WORKING DATA:
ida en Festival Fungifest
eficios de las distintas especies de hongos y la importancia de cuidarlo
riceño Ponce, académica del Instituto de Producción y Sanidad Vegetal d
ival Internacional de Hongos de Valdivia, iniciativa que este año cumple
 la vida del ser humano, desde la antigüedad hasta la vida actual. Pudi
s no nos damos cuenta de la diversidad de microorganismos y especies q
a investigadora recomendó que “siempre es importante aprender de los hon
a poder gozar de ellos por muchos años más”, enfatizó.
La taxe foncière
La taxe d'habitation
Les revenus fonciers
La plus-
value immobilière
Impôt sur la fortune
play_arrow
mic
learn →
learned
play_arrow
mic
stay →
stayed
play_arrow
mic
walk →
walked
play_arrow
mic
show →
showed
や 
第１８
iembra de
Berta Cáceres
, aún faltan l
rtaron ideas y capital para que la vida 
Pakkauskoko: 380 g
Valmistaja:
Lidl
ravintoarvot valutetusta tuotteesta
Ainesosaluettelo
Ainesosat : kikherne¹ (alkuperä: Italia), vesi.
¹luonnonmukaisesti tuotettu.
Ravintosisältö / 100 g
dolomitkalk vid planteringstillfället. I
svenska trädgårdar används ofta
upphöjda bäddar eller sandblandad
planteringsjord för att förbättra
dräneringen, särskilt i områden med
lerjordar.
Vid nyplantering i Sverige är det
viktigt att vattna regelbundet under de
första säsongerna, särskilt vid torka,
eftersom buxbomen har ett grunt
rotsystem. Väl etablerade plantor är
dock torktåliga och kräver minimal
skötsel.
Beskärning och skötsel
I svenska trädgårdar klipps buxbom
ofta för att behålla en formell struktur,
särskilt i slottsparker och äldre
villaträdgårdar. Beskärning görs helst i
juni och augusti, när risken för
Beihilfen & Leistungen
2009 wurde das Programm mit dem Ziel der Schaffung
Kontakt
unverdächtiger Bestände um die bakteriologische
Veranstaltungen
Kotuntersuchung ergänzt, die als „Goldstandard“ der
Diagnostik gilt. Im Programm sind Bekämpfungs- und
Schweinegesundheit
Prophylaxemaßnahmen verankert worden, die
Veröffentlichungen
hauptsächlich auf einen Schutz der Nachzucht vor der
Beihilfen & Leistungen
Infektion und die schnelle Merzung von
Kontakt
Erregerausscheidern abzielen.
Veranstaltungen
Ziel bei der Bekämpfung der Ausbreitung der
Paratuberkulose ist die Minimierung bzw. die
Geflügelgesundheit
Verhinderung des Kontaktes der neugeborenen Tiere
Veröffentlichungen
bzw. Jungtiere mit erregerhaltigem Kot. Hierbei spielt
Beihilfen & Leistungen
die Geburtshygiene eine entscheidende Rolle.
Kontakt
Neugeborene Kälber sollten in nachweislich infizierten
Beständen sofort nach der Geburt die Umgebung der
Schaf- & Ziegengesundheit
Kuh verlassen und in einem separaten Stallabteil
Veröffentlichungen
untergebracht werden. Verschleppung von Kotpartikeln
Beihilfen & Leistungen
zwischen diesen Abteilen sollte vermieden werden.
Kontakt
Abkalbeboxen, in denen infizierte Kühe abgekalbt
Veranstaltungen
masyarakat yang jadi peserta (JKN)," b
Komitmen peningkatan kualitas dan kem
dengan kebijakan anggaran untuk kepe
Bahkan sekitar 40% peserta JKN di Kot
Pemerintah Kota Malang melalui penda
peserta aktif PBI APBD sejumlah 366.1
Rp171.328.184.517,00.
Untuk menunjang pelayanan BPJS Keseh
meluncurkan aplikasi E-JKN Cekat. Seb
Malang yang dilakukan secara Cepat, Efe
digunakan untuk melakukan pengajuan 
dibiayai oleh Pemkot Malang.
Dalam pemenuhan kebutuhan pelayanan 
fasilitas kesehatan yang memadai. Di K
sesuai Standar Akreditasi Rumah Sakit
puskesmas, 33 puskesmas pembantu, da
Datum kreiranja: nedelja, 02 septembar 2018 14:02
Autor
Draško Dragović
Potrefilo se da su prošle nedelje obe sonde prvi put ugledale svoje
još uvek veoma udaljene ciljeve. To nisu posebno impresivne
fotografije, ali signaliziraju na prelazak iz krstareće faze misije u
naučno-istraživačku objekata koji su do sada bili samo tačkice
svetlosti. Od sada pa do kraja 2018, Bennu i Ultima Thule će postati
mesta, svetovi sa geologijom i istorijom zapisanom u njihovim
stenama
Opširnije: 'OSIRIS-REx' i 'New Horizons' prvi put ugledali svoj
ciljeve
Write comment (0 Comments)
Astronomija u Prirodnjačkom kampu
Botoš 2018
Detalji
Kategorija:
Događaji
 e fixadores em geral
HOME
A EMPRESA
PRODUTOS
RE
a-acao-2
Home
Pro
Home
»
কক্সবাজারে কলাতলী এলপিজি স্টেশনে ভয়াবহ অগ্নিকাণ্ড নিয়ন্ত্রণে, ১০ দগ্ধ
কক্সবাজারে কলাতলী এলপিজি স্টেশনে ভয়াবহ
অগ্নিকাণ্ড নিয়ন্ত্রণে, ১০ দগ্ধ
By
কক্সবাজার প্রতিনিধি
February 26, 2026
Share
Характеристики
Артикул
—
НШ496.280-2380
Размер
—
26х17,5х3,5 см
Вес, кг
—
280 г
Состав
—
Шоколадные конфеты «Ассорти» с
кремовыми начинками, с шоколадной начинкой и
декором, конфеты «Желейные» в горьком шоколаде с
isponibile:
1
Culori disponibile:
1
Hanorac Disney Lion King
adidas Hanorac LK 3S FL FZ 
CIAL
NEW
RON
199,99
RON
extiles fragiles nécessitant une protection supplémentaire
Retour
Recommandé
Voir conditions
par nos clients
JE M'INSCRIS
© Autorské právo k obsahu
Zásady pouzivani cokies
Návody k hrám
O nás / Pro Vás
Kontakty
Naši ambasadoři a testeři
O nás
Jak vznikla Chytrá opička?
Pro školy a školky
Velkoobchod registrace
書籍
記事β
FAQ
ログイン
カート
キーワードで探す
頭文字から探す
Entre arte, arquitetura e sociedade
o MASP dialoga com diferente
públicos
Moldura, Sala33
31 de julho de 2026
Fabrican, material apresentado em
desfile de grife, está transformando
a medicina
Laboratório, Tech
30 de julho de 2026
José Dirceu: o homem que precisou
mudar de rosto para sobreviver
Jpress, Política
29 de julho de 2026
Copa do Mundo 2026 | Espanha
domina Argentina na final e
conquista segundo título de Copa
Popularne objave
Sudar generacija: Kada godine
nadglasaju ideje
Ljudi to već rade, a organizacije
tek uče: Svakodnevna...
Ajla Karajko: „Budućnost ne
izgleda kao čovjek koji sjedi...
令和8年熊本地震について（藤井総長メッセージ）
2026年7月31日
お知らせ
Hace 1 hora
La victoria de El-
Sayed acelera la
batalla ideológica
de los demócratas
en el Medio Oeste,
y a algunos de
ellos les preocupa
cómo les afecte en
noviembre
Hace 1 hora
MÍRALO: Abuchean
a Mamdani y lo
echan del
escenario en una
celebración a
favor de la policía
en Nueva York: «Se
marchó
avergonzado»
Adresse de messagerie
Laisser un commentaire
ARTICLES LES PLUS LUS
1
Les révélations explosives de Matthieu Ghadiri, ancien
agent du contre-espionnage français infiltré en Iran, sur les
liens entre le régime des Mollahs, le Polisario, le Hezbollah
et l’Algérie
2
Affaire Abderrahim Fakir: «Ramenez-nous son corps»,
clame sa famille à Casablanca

TASK BRIEF:
Report all lines of the material that contain the word "julho".

OUTPUT FOR THIS EXERCISE:
31 de julho de 2026
30 de julho de 2026
29 de julho de 2026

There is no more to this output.